As a woman in health care for over 17 years, I’ve had my share of challenges. More often than not, I find myself in meetings as the only woman in the room. However, I usually find once I’ve engaged those around me, my confidence and subject knowledge speaks for itself. As a woman, I find I bring a different perspective at times that is generally appreciated.

What or who inspires you?

I feel like I constantly draw inspiration from those around me, from my family and friends to my yoga instructor. I also find inspiration from our patients, some who have chronic issues they deal with day in and day out and do so with a positive attitude. I’m inspired to be grateful and to use my talents to build a positive patient care experience for anyone who needs us.

Describe the person and provider you strive to be.

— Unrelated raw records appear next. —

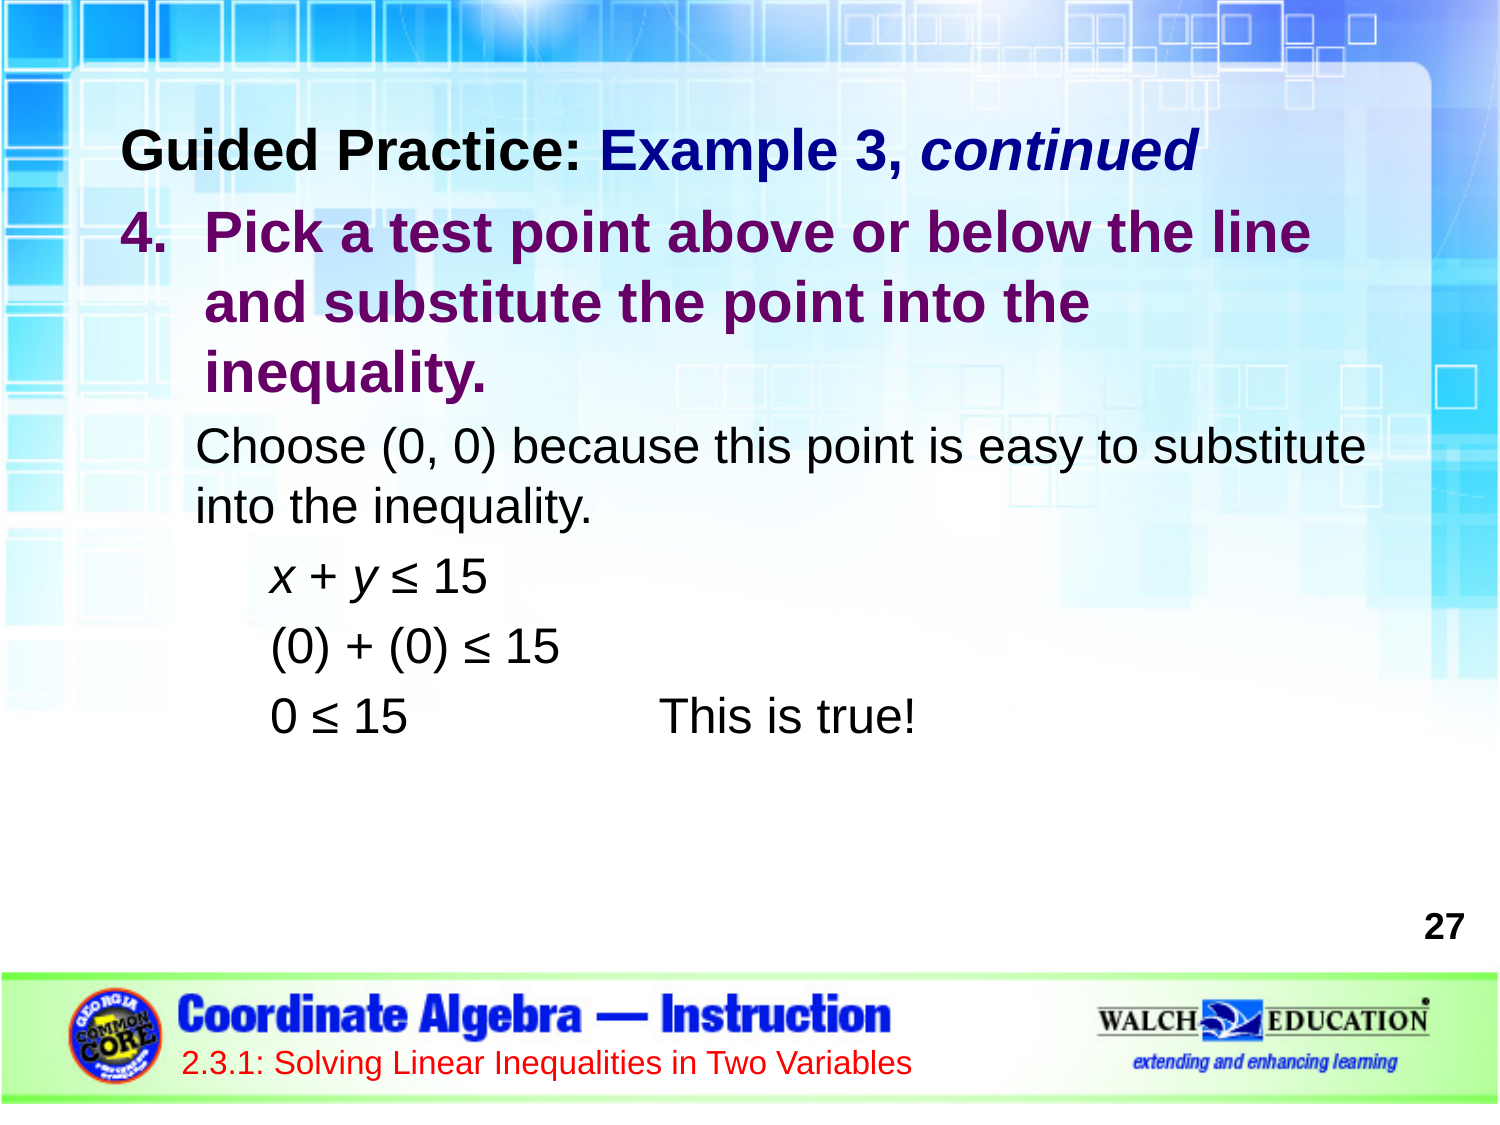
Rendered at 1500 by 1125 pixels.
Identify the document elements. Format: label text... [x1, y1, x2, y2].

slide_number 27 [1361, 901, 1481, 949]
subtitle Guided Practice: Example 3, continued Pick a test point above or below the line and substitute the point into the inequality. Choose (0, 0) because this point is easy to substitute into the inequality. x + y ≤ 15 (0) + (0) ≤ 15 0 ≤ 15 This is true! [105, 105, 1394, 925]
picture [1, 0, 1500, 1104]
list 2.3.1: Solving Linear Inequalities in Two Variables [166, 1033, 1074, 1078]
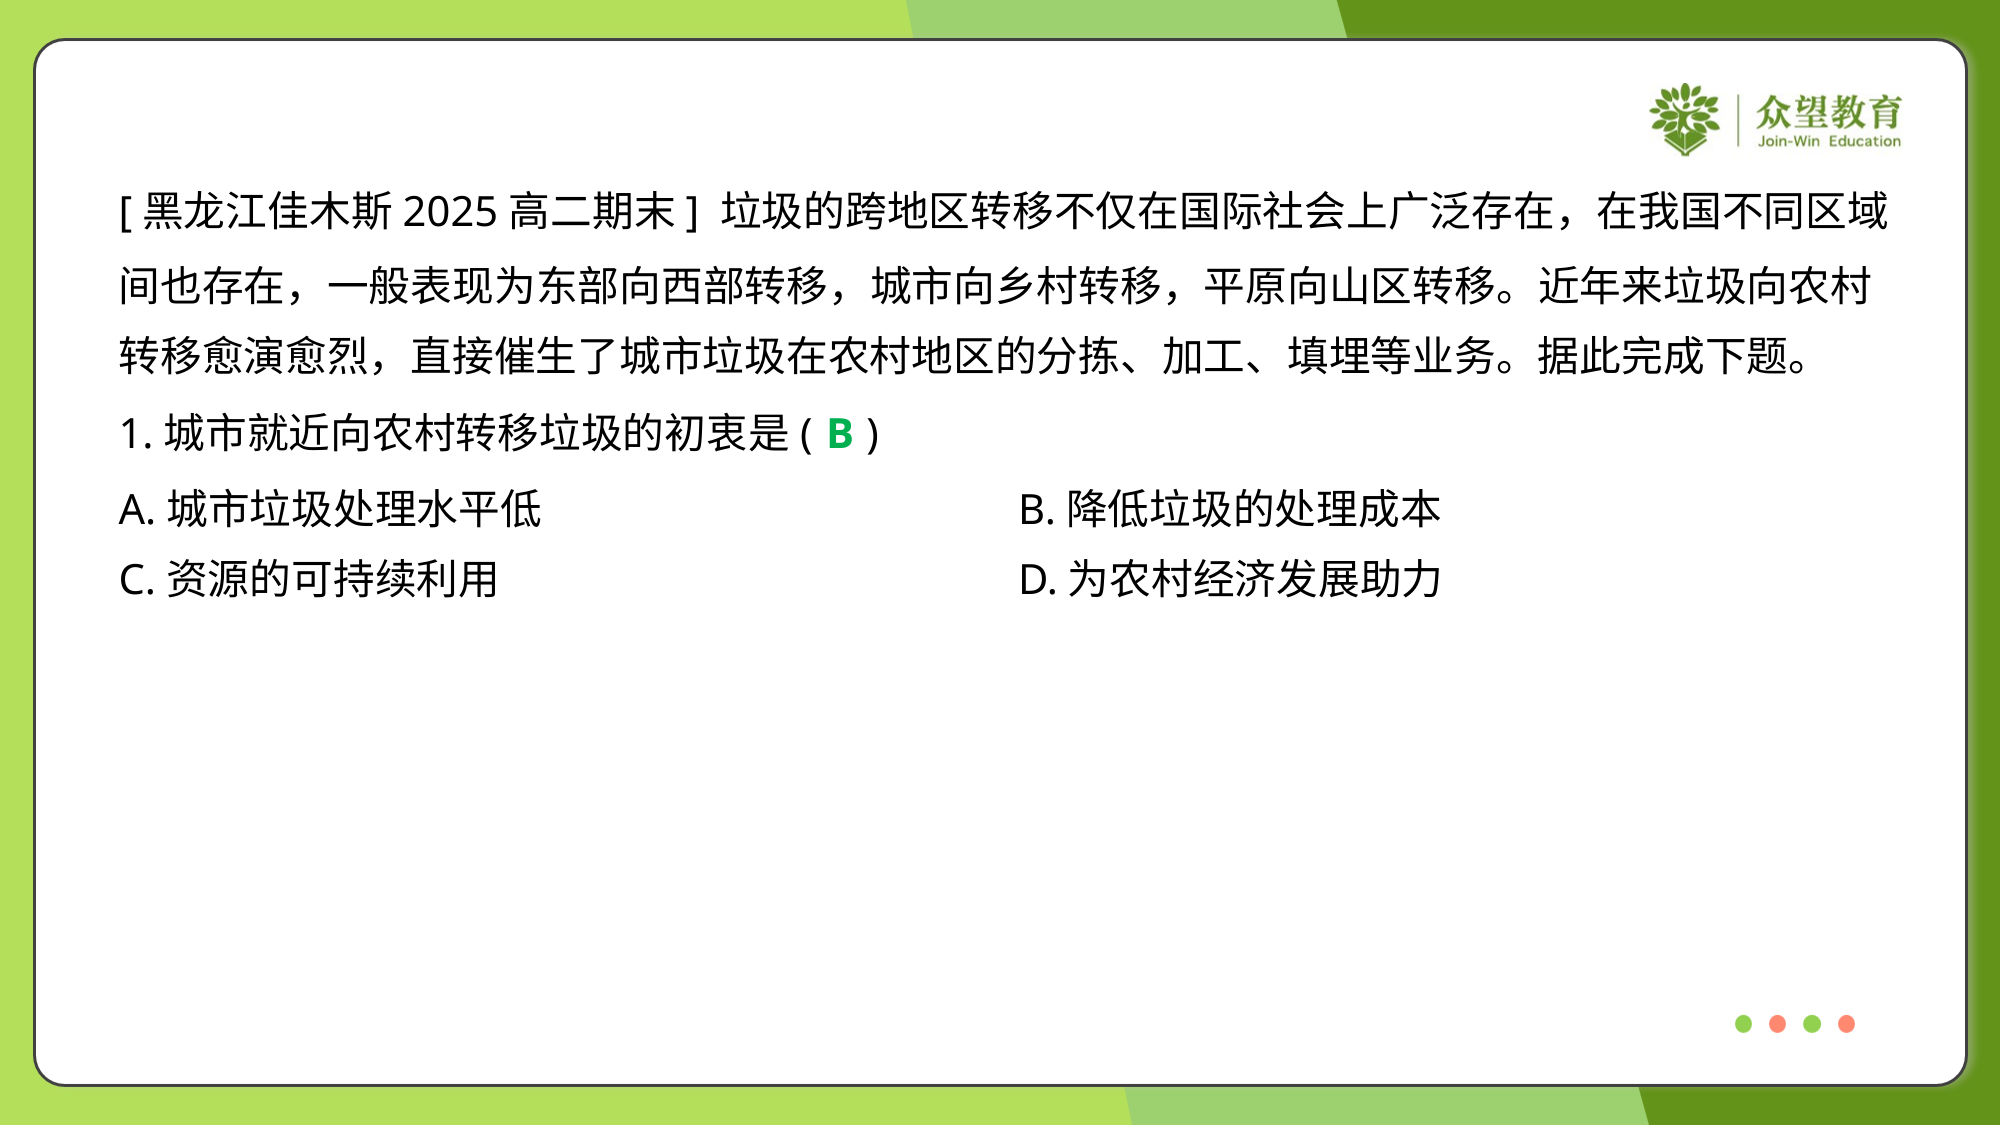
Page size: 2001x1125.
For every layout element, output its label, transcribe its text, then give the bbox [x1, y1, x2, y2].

text_box 1.城市就近向农村转移垃圾的初衷是( ) [870, 381, 1883, 448]
text_box 1.城市就近向农村转移垃圾的初衷是( ) [118, 381, 810, 448]
text_box A.城市垃圾处理水平低 B.降低垃圾的处理成本 C.资源的可持续利用 D.为农村经济发展助力 [118, 457, 1883, 596]
text_box B [810, 381, 870, 449]
text_box [黑龙江佳木斯2025高二期末] 垃圾的跨地区转移不仅在国际社会上广泛存在，在我国不同区域 间也存在，一般表现为东部向西部转移，城市向乡村转移，平原向山区转移。近年来垃圾向农村 转移愈演愈烈，直接催生了城市垃圾在农村地区的分拣、加工、填埋等业务。据此完成下题。 [118, 159, 1883, 373]
picture [0, 0, 2000, 1125]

I’ve always strived to better myself and to continue learning and growing. Once a goal is reached, I think there should already be a few more I’m working on – everything can always be improved. I want to continue growing as a health care community leader and improving health care services and access to care for patients. I’ve also always strived to set a strong and positive example to empower my children and others around me.

What advice do you wish you could give to your younger self?

The best advice I could give my younger self would be to practice and have a better understanding of patience. Be patient with yourself, your family and your co-workers and for the patients and family members you’ll care for throughout your life. Although you never really know what the person across from you is going through or how to help, having patience is sometimes more than enough to give to them.